Resume writing is relatively simple, but as human beings are wont to do, we overcomplicate the simplest ideas and turn them into minefields. Take writing resumes. Countless hiring managers offer advice and yet are flooded with resumes offering little to no relevance to what they’re looking for.
Worse yet, these resumes aren’t interesting!
Your resume could very well fall into that trap. The last thing you want is to submit resumes to so many great openings and hear nothing. This is disheartening and goes a long way toward putting people in that horrible place of professional stagnation.
Here’s the thing: Many of the mistakes you’re making with your resume are easily fixable. Many employers are not looking for the person with the most qualifications, but the person who best communicates the idea of understanding the job description and showing how they can do the job effectively.
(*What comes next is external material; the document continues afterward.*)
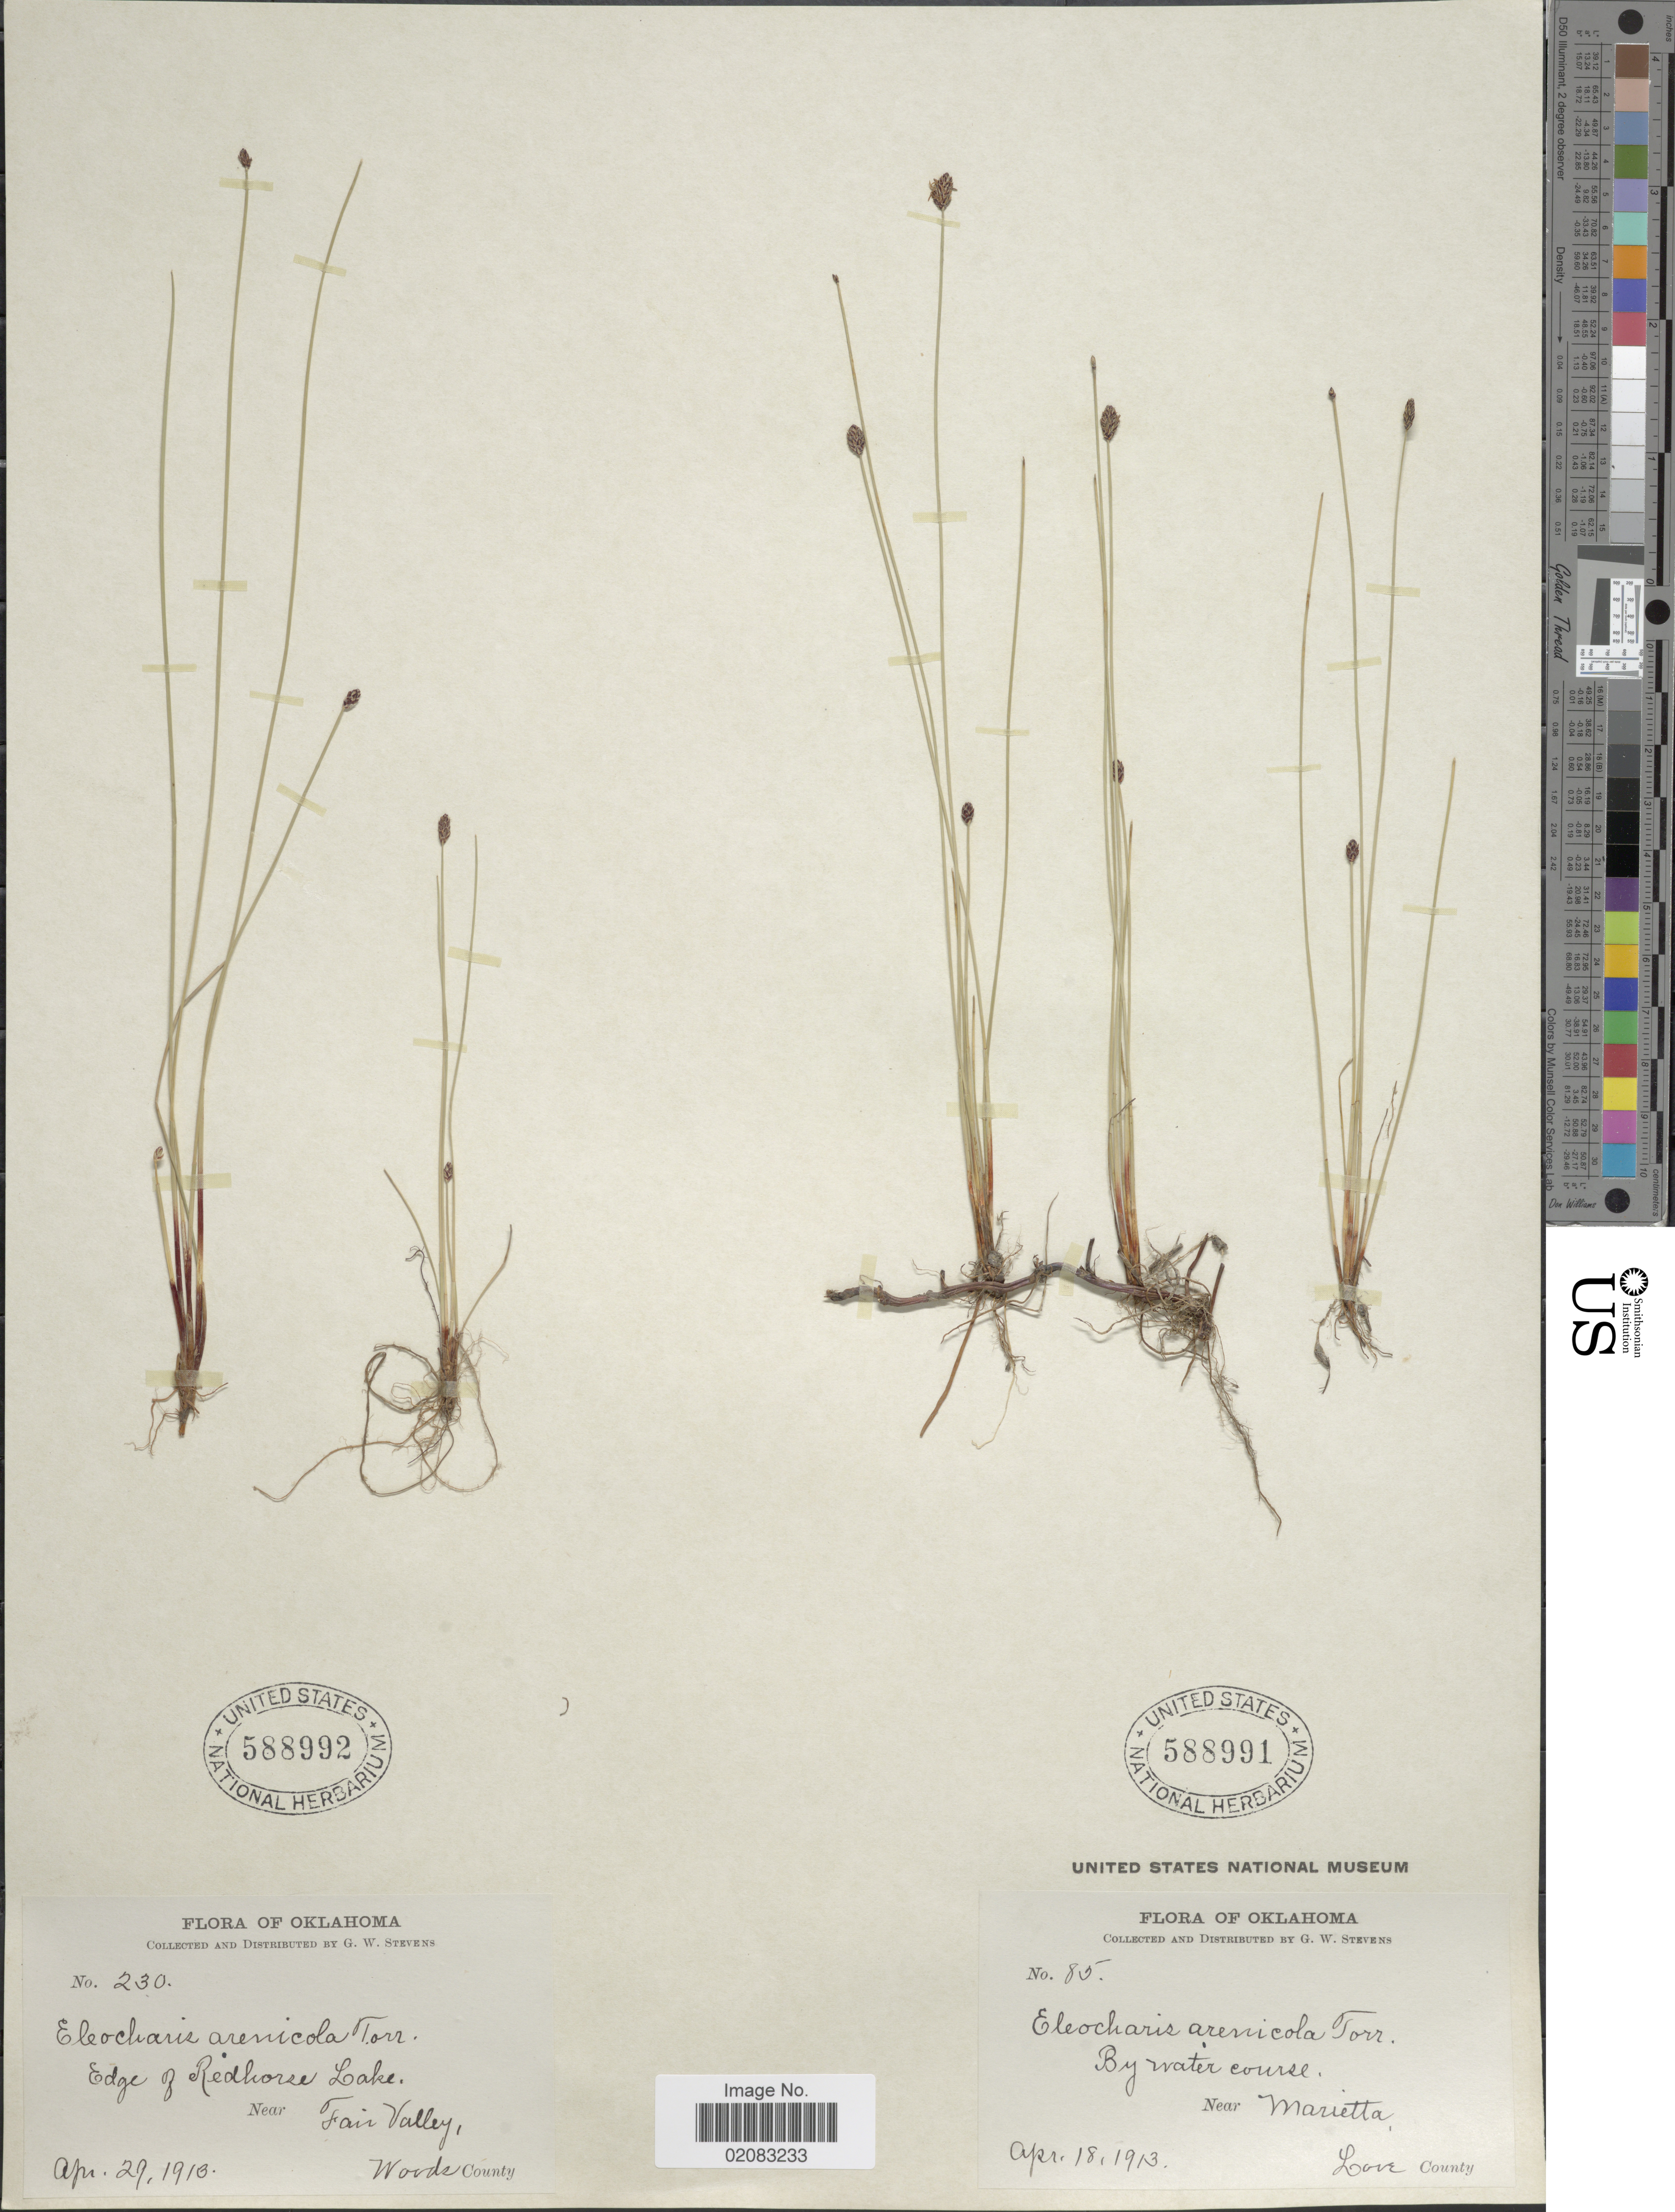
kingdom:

Here are 3 mistakes that you may be making and how to fix them:
- Using a Universal Resume. Guess what, the time you’re saving in not creating a unique resume for each position advertised is costing you in the long run. Hiring managers are trained to notice these resumes and quickly discount them. The idea comes across that if you can’t take the time to create something unique in answering their job description, then you probably won’t put in the time necessary to help the company succeed. Review the job description and make your resume fit accordingly.
- No Cover Letter. Many people think that their resume alone fulfills the requirement. The only time to refrain from sending a cover letter? When the job description says no cover letters! The cover letter is where you explain your accomplishments and why you’d be a great fit. The resume is the evidence supporting your claims in the cover letter. If you say in the cover letter “I’m the company’s best salesman” and your resume shows that you’ve repeatedly broken sales records, you’ve backed up your assertions.
- Too Much Talk. Many resumes include lots of excess verbiage, a.k.a. filler. Here’s an example, “At X Industries I was the person in charge of 12 people on the Y production line which produced 40,000 Z’s per year.” Change that line to “Supervised 12 people on Y production line averaging 40,000 Z’s per year.” So much cleaner, tighter and tells your story with greater success.
Resume writing shouldn’t be difficult. Look over your resume and see if you’re making these mistakes. Then as tip #2 said, fashion your cover letter! A great resume backs up the cover letter, and the cover letter shows the hiring manager what to look for in the resume. Make it unique and have fun. If you enjoy working on the resume, your potential employer will enjoy reading it.